Mesmo nos serviços de urgência, a eficiência depende da existência de equipas coesas e coordenadas e não da mera acumulação de “contratados” ou “tarefeiros” individuais. Não perceber isto e insistir em remunerações à hora, incentivando regimes de sobrecarga e perda de qualidade, revela enorme insensibilidade e espírito mercantilista que só pode complicar ainda mais um serviço que precisa de melhoria na sua organização e não de mero recrutamento de trabalhadores à hora!

Outra ideia que periodicamente vem à discussão sobre carência de médicos no SNS é a hipótese de prolongar, com obrigatoriedade, do trabalho dos recém-especialistas no SNS, após o internato. Esta ideia, ainda que bem-intencionada, é moralmente absurda. Os internos nos últimos anos da sua formação já desempenham quase sempre actividades de especialistas, embora não sejam remunerados como tal. O contrato de formação tem uma duração claramente estabelecida, e é exclusivamente da instituição a iniciativa de propor algum prolongamento até ocorrerem concursos de provimento, mas mantendo o pagamento ao nível de internos. Se se deseja que cada internato seja prolongado para 6,7 ou 8 anos, que se tenha a coragem de o afirmar (criando os internatos médico mais longos do mundo).

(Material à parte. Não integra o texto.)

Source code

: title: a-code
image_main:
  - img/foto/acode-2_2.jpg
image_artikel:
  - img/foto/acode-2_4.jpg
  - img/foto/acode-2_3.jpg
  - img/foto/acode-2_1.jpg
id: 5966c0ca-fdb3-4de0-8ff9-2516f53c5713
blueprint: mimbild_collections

Mas tudo isso, mesmo que fosse sensato, seria apenas “empurrar com a barriga”, pois o problema seria idêntico dois anos mais tarde! O problema não está no tempo de retenção “obrigatória”, mas na remuneração decente e atractiva. Nestas discussões é frequentemente citado o exemplo da indústria ou Força Aérea, em que os trabalhadores estão vinculados a um período prolongado. E, por distracção ou desconhecimento, ignora-se que a situação é completamente diferente, pois o empregador compromete-se com um contrato longo que inclui a formação. Ora, nos internatos, o Estado apenas se compromete com o período formativo. Há anos que se quebrou o direito de continuidade na carreira que permitiu e aliciou muitos profissionais a manterem-se no serviço público. Talvez fosse mais sensato restabelecer esse vínculo contratual, em vez de inventar um novo regime escravizante em que o patrão decide quando dá carta de alforria ao trabalhador.

Portanto, nos complexos assuntos da saúde, há soluções que seriam provavelmente benéficas, mas quem os gere prefere olhar para outros lados, como se o mercantilismo fosse a melhor solução, e preferem optar pela política do “pau (baixo salário) e da cenoura (pagamento generoso à hora)”, esquecendo que há sempre “cenouras” mais apetitosas e menos penosas nos arredores! Como sempre, há cegueira pior do que não poder ver.